The Buddha, or enlightened one, is said to possess four virtues: true self, eternity, happiness and purity. The original concept of these four virtues, however, predates Buddhism. Brahmanism, the prevailing religion in Shakyamuni’s India, taught that the human being has an enduring soul or essence called atman–“the breath of life.” Atman, often translated as “self,” was viewed as eternal, happy and pure. Espoused by the Brahmans, then India’s highest, priestly caste, Brahmanism explained that the supreme purpose of atman was to acquire wealth and honor. So, by making offerings to the deities, people sought worldly gains. Atman, in this sense, may be viewed as self in pursuit of selfish desire.

In his early teachings, Shakyamuni refuted the Brahmanic view of self and in his later teachings revealed his enlightened perspective on the matter. When people are consumed with egotism, no matter how much they seek wealth and honor, the pain of their hunger will not be eased. So from this standpoint, Shakyamuni taught that the self is impure and transient and causes suffering. In the earlier sutras, he explains that nothing remains constant, there is no such thing as eternal self(no self). Because the self was transient and not enduring, the Buddha taught, attachment to it or anything in this impure and fleeting world was the cause of suffering. In his later teachings, which came to be classified as Mahayana, or “Greater Vehicle” teachings, especially in the LOTUS and Nirvana sutras, Shakyamuni expounds an entirely new view of self. He explains that one’s true self, that is, one’s Buddha nature, is eternal, transcending the cycle of birth and death; it is essentially pure and endowed with happiness. From the viewpoint of Mahayana Buddhism, therefore, true self, eternity, happiness and purity are called the four virtues of the Buddha. In this regard, one Mahayana scripture explains: “The deluded beings are attached to their lesser self and thus suffer. Buddhas and bodhisattvas discard the lesser self. As a result, their self is pure and thus called the greater self. Because they think of all living beings as ‘self,’ theirs is called the greater self.”

While Brahmanism justifies attachment to self, Mahayana Buddhism advocates the inner reform to discard one’s lesser self and develop the greater self rooted in compassion. The Nirvana Sutra clarifies this point, saying: “The deluded beings view that in this world, self is eternal, happy and pure, but this is topsy-turvy. The Buddha also views that in this world, self is eternal, happy and pure, and this is the truth.” Buddhas are those who are awakened to the greater self of compassion. In this expanded vision of self, they see that their lives are connected to others and the world around them. So Buddhas have genuine appreciation for others and are driven by their desire to contribute to the world around them.

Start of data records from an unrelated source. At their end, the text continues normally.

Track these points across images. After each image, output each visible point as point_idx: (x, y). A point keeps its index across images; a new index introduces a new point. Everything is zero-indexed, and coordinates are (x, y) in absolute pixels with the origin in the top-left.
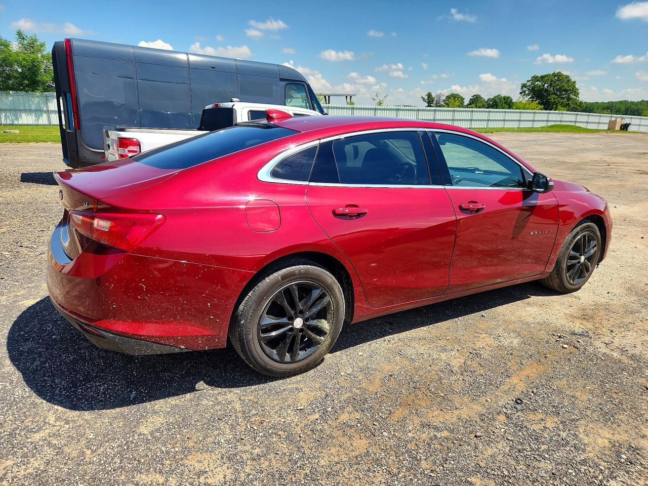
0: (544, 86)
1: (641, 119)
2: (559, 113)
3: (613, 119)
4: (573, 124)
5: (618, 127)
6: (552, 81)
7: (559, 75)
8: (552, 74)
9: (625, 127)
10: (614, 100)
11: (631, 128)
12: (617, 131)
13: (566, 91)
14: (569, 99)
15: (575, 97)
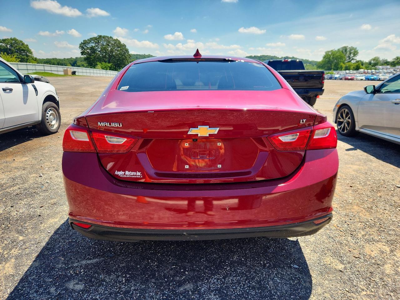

And the four virtues of the Buddha, from the standpoint of the Daishonin’s Buddhism, describe the ideal characteristics of human beings whose view of self is not hindered in any way by selfish ego. Their understanding of self is so encompassing that their own existence and the world around them become indistinguishable. A limited understanding of self, however, leads to egotism, bringing suffering and misery to both oneself and others. True self-knowledge—an awakening to our true, greater self—in this sense is a key to overcoming selfishness.